Thursday morning I was listening to this segment on Morning Edition and wondered why we were just hearing about this concern now.
So why is there no arms control measure that would apply to the use of cyberweapons?
It is not for lack of attention to the issue. Government and military leaders around the world have warned that the next world war is likely to be fought at least partly in cyberspace, and cyber "disarmament" discussions have been under way at the United Nations for more than a decade and more recently at the International Telecommunications Union, the leading U.N. agency for information technology issues.
The problem is that governments have widely varying ideas of what constitutes a "cyberweapon" — and what a "cyberwar" might look like.
Advanced industrial democracies are likely to see a cyberattack as an assault on the computer infrastructure that underlies power, telecommunications, transportation and financial systems.
But many developing countries see cyber war in political terms.
According to NPR, developing countries think tweeting is the biggest danger because it destabilizes authoritarian countries.
But how does that tie into this other story I read today from Kevin Drum about that perhaps the next cyber war assault is aimed at Iran?
A geographical distribution of computers hit by Stuxnet, which Microsoft produced in July, found Iran to be the apparent epicenter of the Stuxnet infections.

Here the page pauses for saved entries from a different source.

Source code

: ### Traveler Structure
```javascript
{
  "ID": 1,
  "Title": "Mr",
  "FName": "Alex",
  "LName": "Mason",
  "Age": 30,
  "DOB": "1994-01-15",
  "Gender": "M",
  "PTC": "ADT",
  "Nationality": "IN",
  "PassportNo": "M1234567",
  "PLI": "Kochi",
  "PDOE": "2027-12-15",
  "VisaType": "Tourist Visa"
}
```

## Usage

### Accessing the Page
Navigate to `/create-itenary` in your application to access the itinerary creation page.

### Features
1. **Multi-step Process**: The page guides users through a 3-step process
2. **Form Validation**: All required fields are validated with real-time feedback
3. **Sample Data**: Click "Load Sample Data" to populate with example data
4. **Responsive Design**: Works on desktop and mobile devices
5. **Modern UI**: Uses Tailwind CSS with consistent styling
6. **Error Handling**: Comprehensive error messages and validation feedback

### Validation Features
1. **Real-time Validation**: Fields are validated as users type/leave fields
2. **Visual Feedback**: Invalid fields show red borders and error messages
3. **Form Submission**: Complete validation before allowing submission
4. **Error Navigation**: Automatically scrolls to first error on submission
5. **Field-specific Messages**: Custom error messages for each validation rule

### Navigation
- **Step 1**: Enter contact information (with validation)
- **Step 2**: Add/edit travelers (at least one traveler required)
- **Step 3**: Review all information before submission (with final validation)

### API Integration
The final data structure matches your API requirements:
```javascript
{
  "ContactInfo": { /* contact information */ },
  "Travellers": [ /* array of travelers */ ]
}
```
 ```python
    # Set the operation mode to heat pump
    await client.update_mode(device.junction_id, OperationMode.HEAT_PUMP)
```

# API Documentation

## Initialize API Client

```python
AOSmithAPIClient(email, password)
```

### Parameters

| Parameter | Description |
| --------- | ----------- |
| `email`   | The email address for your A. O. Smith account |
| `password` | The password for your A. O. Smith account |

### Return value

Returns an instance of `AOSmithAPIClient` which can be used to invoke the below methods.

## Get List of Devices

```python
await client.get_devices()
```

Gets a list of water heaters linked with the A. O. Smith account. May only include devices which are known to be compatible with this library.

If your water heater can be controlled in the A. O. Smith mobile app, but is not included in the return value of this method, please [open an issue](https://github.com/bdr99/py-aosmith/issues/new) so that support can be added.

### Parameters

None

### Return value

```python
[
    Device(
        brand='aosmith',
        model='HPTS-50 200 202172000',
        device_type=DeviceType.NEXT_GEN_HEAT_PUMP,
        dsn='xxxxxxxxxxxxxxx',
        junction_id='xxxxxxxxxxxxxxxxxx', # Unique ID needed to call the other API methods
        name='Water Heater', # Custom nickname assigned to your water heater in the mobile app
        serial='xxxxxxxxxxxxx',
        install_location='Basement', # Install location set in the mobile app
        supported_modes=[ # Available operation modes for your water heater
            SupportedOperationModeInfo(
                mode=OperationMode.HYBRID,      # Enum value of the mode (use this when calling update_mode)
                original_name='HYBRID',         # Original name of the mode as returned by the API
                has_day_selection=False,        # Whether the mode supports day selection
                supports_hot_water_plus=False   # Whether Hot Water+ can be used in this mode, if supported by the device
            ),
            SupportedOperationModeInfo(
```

That suggests that any enemy of Iran with advanced cyber war capability might be involved, Langner says. The US is acknowledged to have that ability, and Israel is also reported to have a formidable offensive cyber-war-fighting capability.
Maybe the reason we don't have agreement about cyber weapons is because it doesn't fit the accepted narrative (aka; the threat is tweeting)? And the people that have the most to fear from cyber war sabotage are those developing countries that aren't conforming to expected norms?
So who fed the more innocuous line to Tom Gjelten at NPR to feed to their audience?